3.4.2 Faltungskinetiken des N1N2-Fragments

Die Fluoreszenzemissionsspektren der 0SS-G3P*-Varianten (3.2.4.2) und die zugehörigen Gleichgewichtsübergänge zeigen, daß die Änderungen der Tyr- und Trp-Fluoreszenz bei 320 nm bei diesen Varianten nicht als selektive Sonden für jeweils eine Domäne verwendet werden können. Bei dieser Wellenlänge sind sowohl Beiträge der N2- als auch der N1-Domäne zu beobachten. Die Trp-Fluoreszenz (360 bzw. 370 nm) ist jedoch nach wie vor für

N1 selektiv.

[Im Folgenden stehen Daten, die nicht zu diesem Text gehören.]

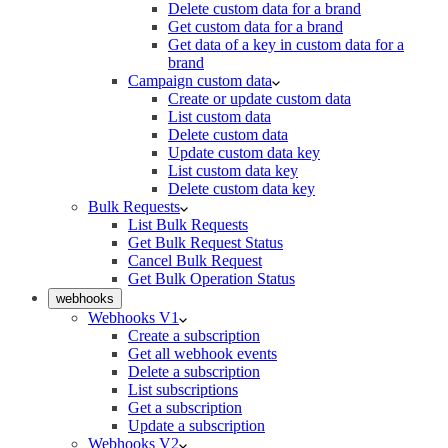
Delete custom data for a brand
Get custom data for a brand
Get data of a key in custom data for a
brand
Campaign custom data
Create or update custom data
List custom data
Delete custom data
Update custom data key
List custom data key
Delete custom data key
Bulk Requests
List Bulk Requests
Get Bulk Request Status
Cancel Bulk Request
Get Bulk Operation Status
webhooks
Webhooks V1
Create a subscription
Get all webhook events
Delete a subscription
List subscriptions
Get a subscription
Update a subscription
Webhooks V2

Entfaltungs- und Rückfaltungsexperimente bei verschiedenen Wellenlängen geben daher Auskunft über die Faltung der beiden Domänen im N1N2-Fragment. Für die Beobachtung der Entfaltung von N2 in Gegenwart der gefalteten Domäne N1 wurde die Trp-Fluoreszenz des W181 in der N2-Domäne verwendet. Um die Faltung des disulfidfreien G3P* mit dem disulfidverbrückten Protein zu vergleichen, wurden Entfaltungs- und Rückfaltungsexperimente verschiedener 0SS-G3P*-Varianten analysiert.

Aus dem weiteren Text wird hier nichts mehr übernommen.